Quote exactly, and only, the lines from the one containing "fx_px: 1653" through the end of the material below. Skip pictures.

__Stored data__.
----------------
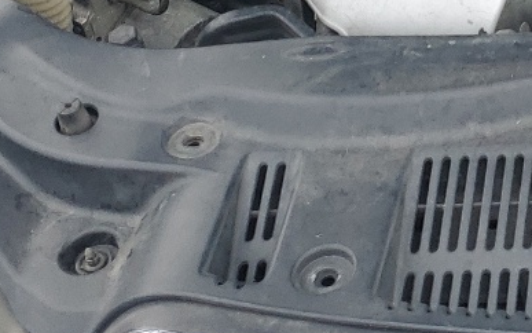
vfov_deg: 11.1
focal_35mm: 114
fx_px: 1653
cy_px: -166
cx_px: 876
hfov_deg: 16.2
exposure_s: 1/476
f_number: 1.5
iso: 50
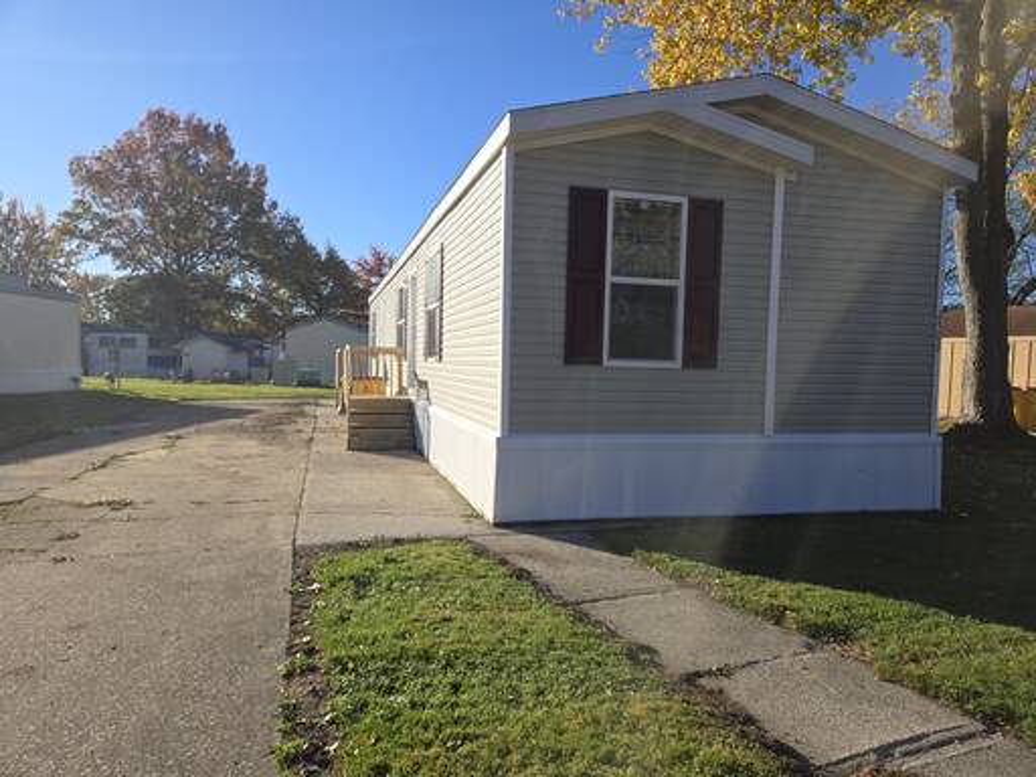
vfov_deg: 58.9
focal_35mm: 23
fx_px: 688
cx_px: 518
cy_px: 388
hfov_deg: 73.9
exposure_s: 1/1509
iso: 25
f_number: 1.8
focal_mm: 5.4
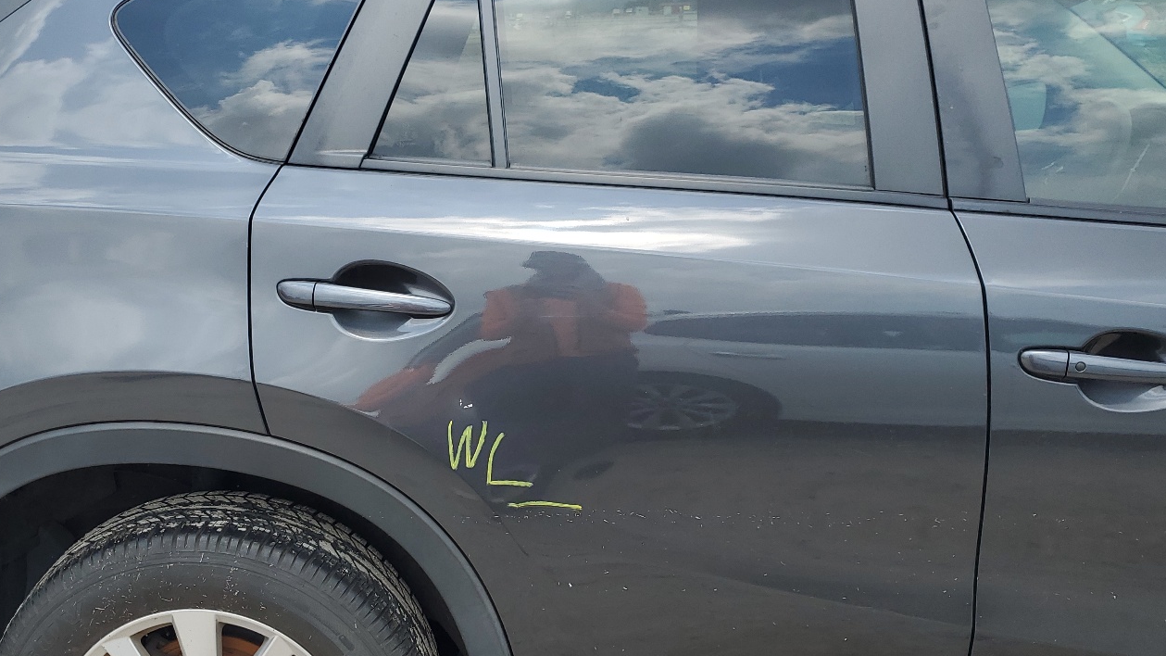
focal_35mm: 36
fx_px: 1113
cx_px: 445
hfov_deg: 54.7
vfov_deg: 32.7
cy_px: 412
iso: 50
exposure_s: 1/1667
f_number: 1.5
----------------
__Exercise answer__.
fx_px: 1653
cy_px: -166
cx_px: 876
hfov_deg: 16.2
exposure_s: 1/476
f_number: 1.5
iso: 50
vfov_deg: 58.9
focal_35mm: 23
fx_px: 688
cx_px: 518
cy_px: 388
hfov_deg: 73.9
exposure_s: 1/1509
iso: 25
f_number: 1.8
focal_mm: 5.4
focal_35mm: 36
fx_px: 1113
cx_px: 445
hfov_deg: 54.7
vfov_deg: 32.7
cy_px: 412
iso: 50
exposure_s: 1/1667
f_number: 1.5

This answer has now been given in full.